Bu belki de direnişin solda en yaygın bir biçimde tartışılan ve üzerinde en geniş mutabakat sağlanan dersidir de. Fakat çıkarılması için hiç de Tekel Direnişi türünden özel çıkışları gerektirmeyen bu dersin, hiç değilse şu günden sonra bir anlamı varsa eğer, bunu paylaşanların ellerindeki tüm güç ve olanaklarla sınıfa yönelmeleri, sanayi havzalarında yoğunlaşmaları, sınııf hareketinin politik ve örgütsel gelişimini hızlandırmak, eylemli gücünü açığa çıkarmak için bir seferberlik içine girmeleri gerekir. Siyasal ciddiyet, düşünsel ve siyasal tutarlılık, bugünkü gerici kuşatmayı kırmak ve saldırıları püskürtmek arzu ve hedefindeki samimiyet, tüm bunlar birarada bunu gerektirir.

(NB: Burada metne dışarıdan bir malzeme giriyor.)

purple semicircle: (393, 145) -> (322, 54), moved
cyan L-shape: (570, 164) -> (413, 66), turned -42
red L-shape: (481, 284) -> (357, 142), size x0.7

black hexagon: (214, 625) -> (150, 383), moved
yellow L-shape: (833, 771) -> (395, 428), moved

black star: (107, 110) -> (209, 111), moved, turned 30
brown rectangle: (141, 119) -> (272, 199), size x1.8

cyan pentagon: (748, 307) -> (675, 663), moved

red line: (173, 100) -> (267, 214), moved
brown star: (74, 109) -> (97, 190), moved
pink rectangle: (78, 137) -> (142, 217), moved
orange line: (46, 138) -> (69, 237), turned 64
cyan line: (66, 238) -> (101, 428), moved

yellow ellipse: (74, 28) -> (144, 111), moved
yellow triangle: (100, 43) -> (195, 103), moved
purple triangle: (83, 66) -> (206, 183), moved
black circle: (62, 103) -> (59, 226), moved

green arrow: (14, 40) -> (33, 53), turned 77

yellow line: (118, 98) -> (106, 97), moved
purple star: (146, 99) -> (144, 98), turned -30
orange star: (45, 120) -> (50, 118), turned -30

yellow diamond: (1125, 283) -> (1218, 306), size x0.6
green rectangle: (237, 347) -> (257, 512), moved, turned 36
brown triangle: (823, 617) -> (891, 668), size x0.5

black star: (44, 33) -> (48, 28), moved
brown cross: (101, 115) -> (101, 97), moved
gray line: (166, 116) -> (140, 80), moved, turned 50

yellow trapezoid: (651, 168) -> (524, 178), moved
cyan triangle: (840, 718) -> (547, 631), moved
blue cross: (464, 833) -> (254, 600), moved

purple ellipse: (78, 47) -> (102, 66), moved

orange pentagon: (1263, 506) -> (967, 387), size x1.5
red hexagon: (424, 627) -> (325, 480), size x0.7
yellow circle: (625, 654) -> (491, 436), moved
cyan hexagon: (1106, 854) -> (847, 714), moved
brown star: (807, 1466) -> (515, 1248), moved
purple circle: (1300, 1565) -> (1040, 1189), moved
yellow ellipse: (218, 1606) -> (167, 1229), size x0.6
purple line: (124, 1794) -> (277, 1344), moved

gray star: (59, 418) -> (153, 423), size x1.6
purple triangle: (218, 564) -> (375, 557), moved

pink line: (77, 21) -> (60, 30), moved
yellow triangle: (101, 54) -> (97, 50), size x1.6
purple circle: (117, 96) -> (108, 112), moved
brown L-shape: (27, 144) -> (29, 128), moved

Tekel Direnişi gerici kuşatmanın nereden, hangi sosyal güçle yarılabileceğini somut olarak da göstermiştir. Neoliberal kudurganlığı, şovenizmi, dinsel gericiliği, düzen güçlerine ve kurumlarına bağlanan gerici umutları, özetle her biçimiyle burjuva gericiliğini darbelemek, Türkiye’nin uzun yılları bulan boğucu kirli atmosferini temizlemek mi istiyorsunuz, işçi sınıfına gidiniz, her yolla işçileri uyandırmaya, örgütlemeye ve harekete geçirmeye çalışınız.
Türkiye’nin dört bir yanında sayısız sanayi havzası, onbinlerce fabrika ve işletme, milyonlarca sanayi proleteri var. Hemen tümü de Tekel işçilerinin karşı karşıya bulunduğu aynı sorunlarla ya da benzer tehditlerle yüzyüzedirler. Dizginsiz sömürü, işsizlik, hak gaspları, düşük ücret, kölece çalışma koşulları, tüm sınıfı kesen sorunlardır. Bunlar sınıfın geniş katmanlarında huzursuzluk üreten, öfke biriktiren, mücadele eğilimini besleyen ortak bir zemin oluşturmaktadır. Ama sınıf kitleleri bilinçten, birlikten, örgütlülükten, önderlikten, devrimci politik uyarıcılardan yoksundurlar ve sınıf hareketinin tüm güçsüzlüğünün temelinde bu vardır.
Sorun kendiliğinden patlak veren şu veya bu direnişin etrafına geçici olmaya mahkum heyecanlarla ve kısa günün karıyla kendiliğinden üşüşmek değildir. Sorun bilinçli bir tutumla sınıf kitlelerine, işçi havzalarına, sanayi sitelerine, fabrika ve işletmelere yönelmek, güç ve olanakları mümkün mertebe buralarda yoğunlaştırmak, soluklu ve çok yönlü bir sınıf çalışmasına girişmek, her yolla işçileri örgütlemek ve harekete geçirmek için didinip durmaktır.
Özetle bir bütün olarak sol hareket, Tekel Direnişi’nin ardından yeni bir sınavdan geçecek, direnişten bir ders çıkarıp çıkarmadığı da böylece anlaşılacaktır.